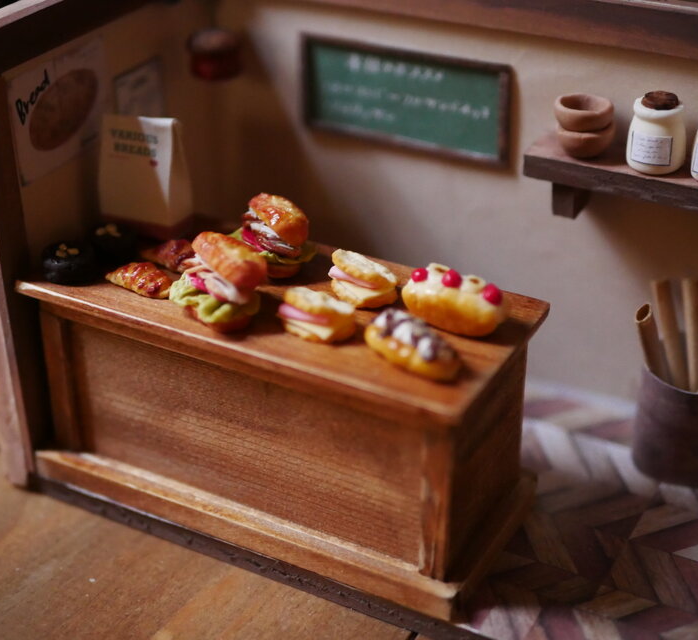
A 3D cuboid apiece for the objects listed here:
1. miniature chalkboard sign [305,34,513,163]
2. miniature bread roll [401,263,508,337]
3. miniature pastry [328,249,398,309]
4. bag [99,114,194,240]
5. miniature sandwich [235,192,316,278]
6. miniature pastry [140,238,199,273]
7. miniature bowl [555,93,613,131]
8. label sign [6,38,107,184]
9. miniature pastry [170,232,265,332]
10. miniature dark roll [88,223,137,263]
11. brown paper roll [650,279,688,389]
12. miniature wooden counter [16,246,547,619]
[{"bbox_3d":[0.017,-0.068,0.378,0.069,0.031,0.003,15,33,25],"label":"miniature chalkboard sign"},{"bbox_3d":[0.026,-0.005,0.307,0.028,0.014,0.015,19,35,31],"label":"miniature bread roll"},{"bbox_3d":[0.003,-0.010,0.312,0.014,0.012,0.016,-19,35,-29],"label":"miniature pastry"},{"bbox_3d":[-0.058,-0.042,0.345,0.023,0.034,0.012,12,33,21],"label":"bag"},{"bbox_3d":[-0.020,-0.022,0.333,0.015,0.019,0.022,-20,35,-31],"label":"miniature sandwich"},{"bbox_3d":[-0.048,-0.017,0.328,0.020,0.008,0.011,18,35,28],"label":"miniature pastry"},{"bbox_3d":[0.063,-0.055,0.332,0.016,0.007,0.016,-1,30,0],"label":"miniature bowl"},{"bbox_3d":[-0.077,-0.056,0.333,0.001,0.029,0.037,15,33,25],"label":"label sign"},{"bbox_3d":[-0.033,-0.010,0.305,0.019,0.020,0.023,-17,34,-26],"label":"miniature pastry"},{"bbox_3d":[-0.065,-0.022,0.342,0.013,0.010,0.013,0,29,0],"label":"miniature dark roll"},{"bbox_3d":[0.097,0.016,0.365,0.005,0.056,0.005,-7,7,34],"label":"brown paper roll"},{"bbox_3d":[-0.019,0.021,0.340,0.131,0.062,0.059,15,33,25],"label":"miniature wooden counter"}]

═══

- WHAT TO DO -
Collect every line of the entries above that contains the string "roll", matching case exactly.

- ANSWER FOR THIS EXERCISE -
2. miniature bread roll [401,263,508,337]
10. miniature dark roll [88,223,137,263]
11. brown paper roll [650,279,688,389]
[{"bbox_3d":[0.017,-0.068,0.378,0.069,0.031,0.003,15,33,25],"label":"miniature chalkboard sign"},{"bbox_3d":[0.026,-0.005,0.307,0.028,0.014,0.015,19,35,31],"label":"miniature bread roll"},{"bbox_3d":[0.003,-0.010,0.312,0.014,0.012,0.016,-19,35,-29],"label":"miniature pastry"},{"bbox_3d":[-0.058,-0.042,0.345,0.023,0.034,0.012,12,33,21],"label":"bag"},{"bbox_3d":[-0.020,-0.022,0.333,0.015,0.019,0.022,-20,35,-31],"label":"miniature sandwich"},{"bbox_3d":[-0.048,-0.017,0.328,0.020,0.008,0.011,18,35,28],"label":"miniature pastry"},{"bbox_3d":[0.063,-0.055,0.332,0.016,0.007,0.016,-1,30,0],"label":"miniature bowl"},{"bbox_3d":[-0.077,-0.056,0.333,0.001,0.029,0.037,15,33,25],"label":"label sign"},{"bbox_3d":[-0.033,-0.010,0.305,0.019,0.020,0.023,-17,34,-26],"label":"miniature pastry"},{"bbox_3d":[-0.065,-0.022,0.342,0.013,0.010,0.013,0,29,0],"label":"miniature dark roll"},{"bbox_3d":[0.097,0.016,0.365,0.005,0.056,0.005,-7,7,34],"label":"brown paper roll"},{"bbox_3d":[-0.019,0.021,0.340,0.131,0.062,0.059,15,33,25],"label":"miniature wooden counter"}]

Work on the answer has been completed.